MOSCOW (Reuters) - Russia has drawn up retaliatory measures in case the United States leaves the Open Skies treaty, a pact which allows both countries to conduct surveillance flights over each other’s territory, the RIA news agency reported late on Wednesday.
The treaty, which entered into force in 2002, covers 34 countries and is designed to build trust between signatories, allowing them to conduct short-notice unarmed surveillance flights to gather information on one another’s militaries.
Russia and the United States, the world’s two biggest nuclear powers, have used it to keep an eye on each other’s activities, but senior U.S. Democratic lawmakers said last month they believe President Donald Trump may pull Washington out of the pact.
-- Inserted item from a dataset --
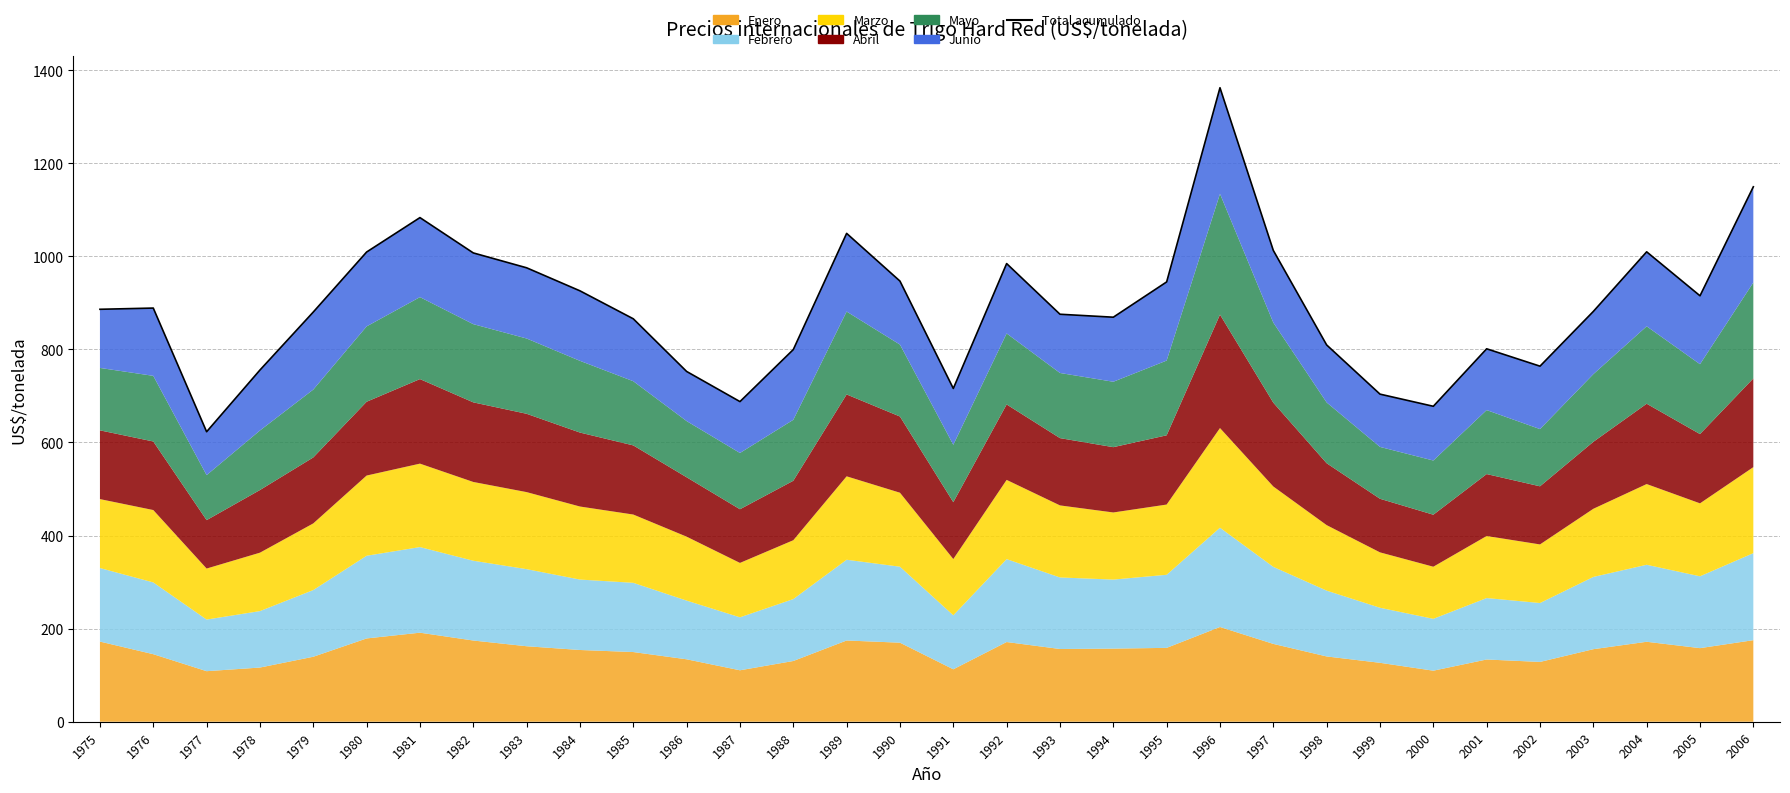

The value at 1986 is 752.5. True or false?

True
RIA cited a senior Russian Foreign Ministry official as saying late on Wednesday that Washington’s exit from the Open Skies treaty would deal a blow to global security, but that Moscow had drawn up a response in case it happened.
“Of course. We’ve got everything ready. You’ll find out,” Vladimir Ermakov, head of the ministry’s arms control and non-proliferation department, was quoted as saying.
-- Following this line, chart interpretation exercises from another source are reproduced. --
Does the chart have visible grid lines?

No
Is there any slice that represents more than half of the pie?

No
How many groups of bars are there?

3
A U.S. exit from the treaty would further erode the global arms control architecture which is under pressure since the demise in August of a landmark nuclear arms control pact.
The last remaining major nuclear arms control treaty between the United States and Russia, New START, is due to expire in February 2021 and Moscow has warned there is already not enough time left to negotiate a full-fledged replacement.